To-do item: From the records below, transcribe exactly the lines that begin at the line with "RECENT POSTS" and end at the line with "L’AULA D’ACOLLIDA DE", both included.

>>>>>

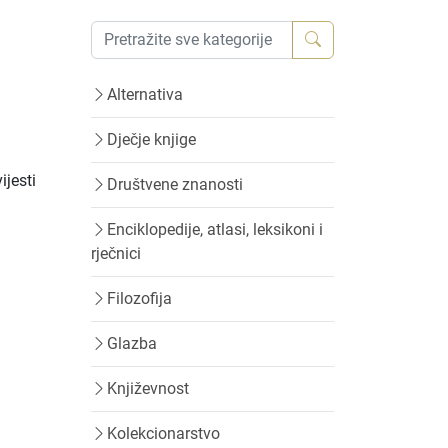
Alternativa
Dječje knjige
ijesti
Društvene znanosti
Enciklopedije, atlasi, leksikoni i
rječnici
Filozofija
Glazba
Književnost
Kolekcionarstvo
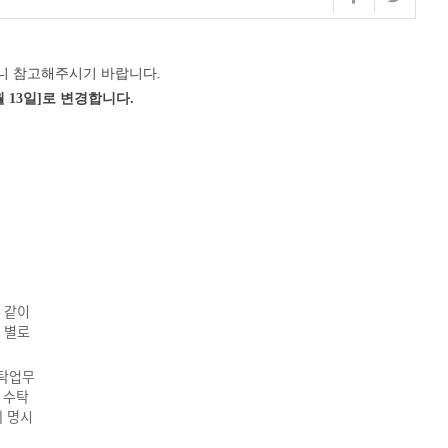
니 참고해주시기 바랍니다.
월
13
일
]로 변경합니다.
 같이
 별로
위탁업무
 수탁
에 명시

<<<<<
>>>>>

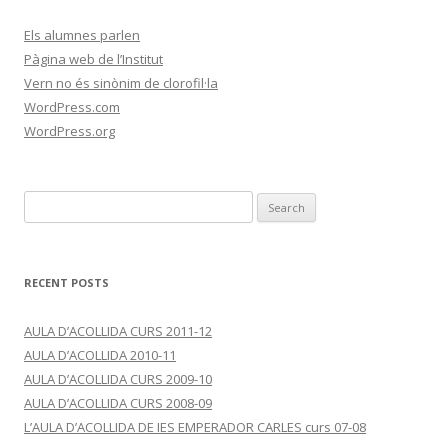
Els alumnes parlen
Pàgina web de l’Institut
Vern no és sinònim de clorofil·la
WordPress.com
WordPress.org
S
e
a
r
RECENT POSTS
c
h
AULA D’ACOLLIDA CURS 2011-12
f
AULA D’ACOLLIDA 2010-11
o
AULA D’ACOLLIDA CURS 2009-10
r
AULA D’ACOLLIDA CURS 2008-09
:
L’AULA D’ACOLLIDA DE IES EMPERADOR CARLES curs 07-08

<<<<<

Response below:
RECENT POSTS
c
h
AULA D’ACOLLIDA CURS 2011-12
f
AULA D’ACOLLIDA 2010-11
o
AULA D’ACOLLIDA CURS 2009-10
r
AULA D’ACOLLIDA CURS 2008-09
:
L’AULA D’ACOLLIDA DE IES EMPERADOR CARLES curs 07-08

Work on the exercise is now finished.